Neither you nor we know anything of the sort.

They couldn't prove OJ Simpson killed his wife.......

"Nothing to do", and PROVEN to be directly involved are along way apart. Al qaeda was supported by Saddam monetarily, met with key officials of Saddams regime and that is fact. Just because we can't prove that he was directly involved with the 911 attack does by no means prove he wasn't.

And you libs love to claim that 9/11 was the reason we attacked Iraq lovingly ignoring that little old UN resolution......how simplistic.


----------



## Plainsman (Jul 30, 2003)

BigDaddy

I too feel like Bobm, we can't prove it, but the truth is we don't know. With that all aside I still think we should have taken him out. We should have done it in the first Gulf War. Just when things are going our way the ultraliberal cry fowl. I heard a liberal acquaintance say "he has learned his lesson he will never be a problem again". I said "if we don't take him out now he will be a pain for the next 20 years". She replied that I was just a war monger.

Eighteen separate UN gutless resolutions followed with no consequences. That just didn't embolden Sadam, it emboldened all the would be terrorists. If Sadam can get away with defying the UN, and America will do nothing without UN approval then they thought they could get away with anything.

We do know he was paying the families of suicide bombers in Israel. All these things had a great destabilization affect in the middle east. Leave it alone, and the problem would only become worse with each successive year. Hitting Iraq was the right thing to do, WMD's, direct connection to 9/11 or not. Resolutions from the UN mean nothing if there are no teeth in them.
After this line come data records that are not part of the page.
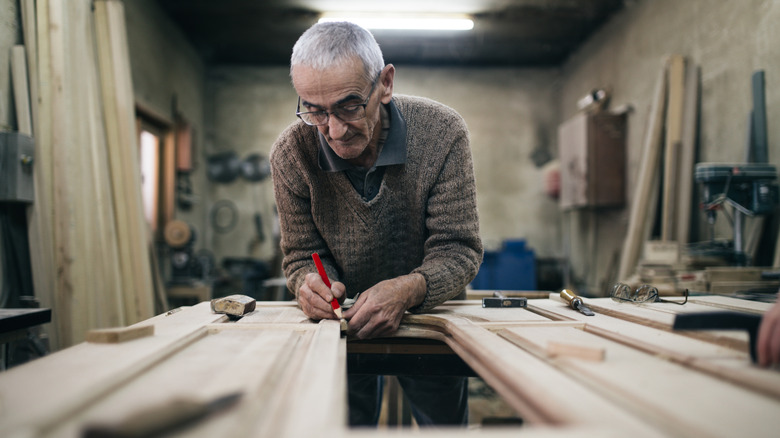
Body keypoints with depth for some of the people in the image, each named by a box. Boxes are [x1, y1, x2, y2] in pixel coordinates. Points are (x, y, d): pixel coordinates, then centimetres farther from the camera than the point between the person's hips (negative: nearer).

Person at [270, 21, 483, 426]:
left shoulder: (442, 132, -25)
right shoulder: (291, 154, -20)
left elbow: (458, 250, -23)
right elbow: (301, 255, -10)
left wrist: (408, 290, -43)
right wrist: (310, 283, -35)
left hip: (432, 315, 0)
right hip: (343, 321, 1)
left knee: (446, 424, 16)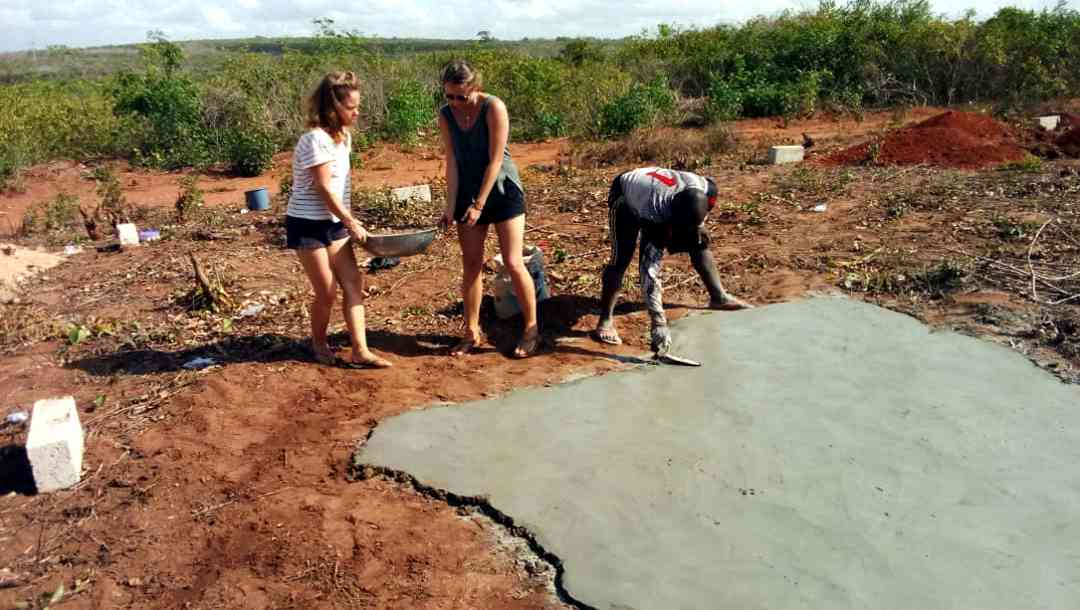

This was not an immoral war. Even a kind dog will bite if you keep poking him with a stick. I wanted to bite him a long time ago.


----------



## jamartinmg2 (Oct 7, 2004)

Plainsman.... I agree with you. We went into Iraq for a number of reasons.... WMDs, Iraq's continued nose thumbing towards the UN resolutions etc... etc... Based on what happened on 9/11, how could we _not_ act against Iraq? If Iraq _did_ have WMDs and sold them to the terrorist organizations to use against us and the western world, how could we not do anything? The big picture here is to make sure something like 9/11 doesn't happen again... If the decision to go to war was based on trying to prevent another event like that, I am satisfied by it.


----------



## sevendogs (Sep 19, 2003)

The label was good, indeed. Republicans will loose next elections anyway. Terrorists help it to happen. We need a thinking administration, not robots for pleasing fat cats. You see, Iraq became the best training camp and a breeding ground for international terrorism. This is becaue of ineptitude of Bush and his administration.


----------



## racer66 (Oct 6, 2003)

There is one thing for sure, nut jobs such as your self keep pushing more people to the right. Please keep ranting it will only solidify and add to the Republican base.


----------



## Goon (Apr 3, 2005)

sevendogs said:


> The label was good, indeed. Republicans will loose next elections anyway. Terrorists help it to happen. We need a thinking administration, not robots for pleasing fat cats. You see, Iraq became the best training camp and a breeding ground for international terrorism. This is becaue of ineptitude of Bush and his administration.


On the republicans losing the next election I believe that the Dems are hoping and praying they will win the next election, however, I doubt it will happen, if they keep wheeling out Howard Dean they will lose more seats to the GOP. The Dems stand for nothing but fear mongering, they don't have a message that is popular with the voters.


----------